THE TASK:
Reproduce every line of text in the listing below verbatim, in its original order, omitting the picture placeholders.
··········
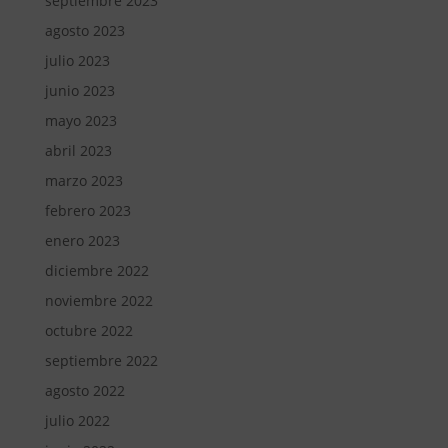
septiembre 2023
agosto 2023
julio 2023
junio 2023
mayo 2023
abril 2023
marzo 2023
febrero 2023
enero 2023
diciembre 2022
noviembre 2022
octubre 2022
septiembre 2022
agosto 2022
julio 2022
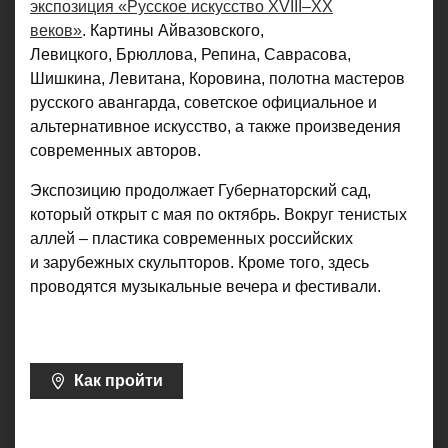
экспозиция «Русское искусство XVIII–XX
веков»
. Картины Айвазовского,
Левицкого, Брюллова, Репина, Саврасова,
Шишкина, Левитана, Коровина, полотна мастеров
русского авангарда, советское официальное и
альтернативное искусство, а также произведения
современных авторов.
Экспозицию продолжает Губернаторский сад,
который открыт с мая по октябрь. Вокруг тенистых
аллей – пластика современных российских
и зарубежных скульпторов. Кроме того, здесь
проводятся музыкальные вечера и фестивали.
Как пройти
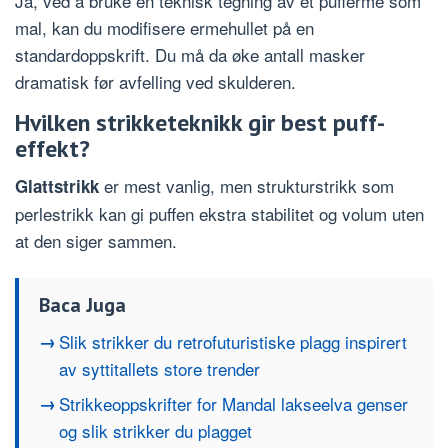
Ja, ved å bruke en teknisk tegning av et pufferme som
mal, kan du modifisere ermehullet på en
standardoppskrift. Du må da øke antall masker
dramatisk før avfelling ved skulderen.
Hvilken strikketeknikk gir best puff-
effekt?
er mest vanlig, men strukturstrikk som
Glattstrikk
perlestrikk kan gi puffen ekstra stabilitet og volum uten
at den siger sammen.
Baca Juga
Slik strikker du retrofuturistiske plagg inspirert
av syttitallets store trender
Strikkeoppskrifter for Mandal lakseelva genser
og slik strikker du plagget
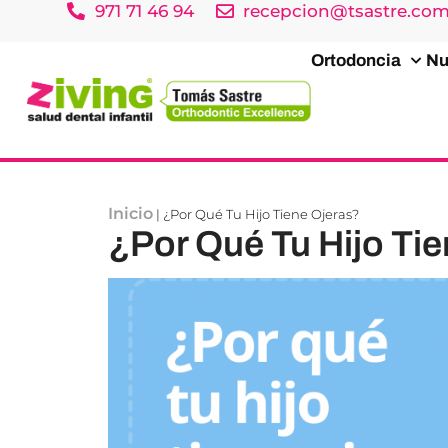
971 71 46 94
recepcion@tsastre.co
Ortodoncia
Nu
Inicio
|
¿Por Qué Tu Hijo Tiene Ojeras?
¿Por Qué Tu Hijo Ti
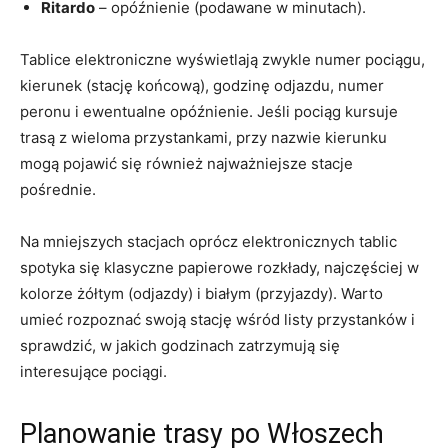
Ritardo
– opóźnienie (podawane w minutach).
Tablice elektroniczne wyświetlają zwykle numer pociągu,
kierunek (stację końcową), godzinę odjazdu, numer
peronu i ewentualne opóźnienie. Jeśli pociąg kursuje
trasą z wieloma przystankami, przy nazwie kierunku
mogą pojawić się również najważniejsze stacje
pośrednie.
Na mniejszych stacjach oprócz elektronicznych tablic
spotyka się klasyczne papierowe rozkłady, najczęściej w
kolorze żółtym (odjazdy) i białym (przyjazdy). Warto
umieć rozpoznać swoją stację wśród listy przystanków i
sprawdzić, w jakich godzinach zatrzymują się
interesujące pociągi.
Planowanie trasy po Włoszech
··········
RESULT OF THIS TASK:
septiembre 2023
agosto 2023
julio 2023
junio 2023
mayo 2023
abril 2023
marzo 2023
febrero 2023
enero 2023
diciembre 2022
noviembre 2022
octubre 2022
septiembre 2022
agosto 2022
julio 2022
экспозиция «Русское искусство XVIII–XX
веков»
. Картины Айвазовского,
Левицкого, Брюллова, Репина, Саврасова,
Шишкина, Левитана, Коровина, полотна мастеров
русского авангарда, советское официальное и
альтернативное искусство, а также произведения
современных авторов.
Экспозицию продолжает Губернаторский сад,
который открыт с мая по октябрь. Вокруг тенистых
аллей – пластика современных российских
и зарубежных скульпторов. Кроме того, здесь
проводятся музыкальные вечера и фестивали.
Как пройти
Ja, ved å bruke en teknisk tegning av et pufferme som
mal, kan du modifisere ermehullet på en
standardoppskrift. Du må da øke antall masker
dramatisk før avfelling ved skulderen.
Hvilken strikketeknikk gir best puff-
effekt?
er mest vanlig, men strukturstrikk som
Glattstrikk
perlestrikk kan gi puffen ekstra stabilitet og volum uten
at den siger sammen.
Baca Juga
Slik strikker du retrofuturistiske plagg inspirert
av syttitallets store trender
Strikkeoppskrifter for Mandal lakseelva genser
og slik strikker du plagget
971 71 46 94
recepcion@tsastre.co
Ortodoncia
Nu
Inicio
|
¿Por Qué Tu Hijo Tiene Ojeras?
¿Por Qué Tu Hijo Ti
Ritardo
– opóźnienie (podawane w minutach).
Tablice elektroniczne wyświetlają zwykle numer pociągu,
kierunek (stację końcową), godzinę odjazdu, numer
peronu i ewentualne opóźnienie. Jeśli pociąg kursuje
trasą z wieloma przystankami, przy nazwie kierunku
mogą pojawić się również najważniejsze stacje
pośrednie.
Na mniejszych stacjach oprócz elektronicznych tablic
spotyka się klasyczne papierowe rozkłady, najczęściej w
kolorze żółtym (odjazdy) i białym (przyjazdy). Warto
umieć rozpoznać swoją stację wśród listy przystanków i
sprawdzić, w jakich godzinach zatrzymują się
interesujące pociągi.
Planowanie trasy po Włoszech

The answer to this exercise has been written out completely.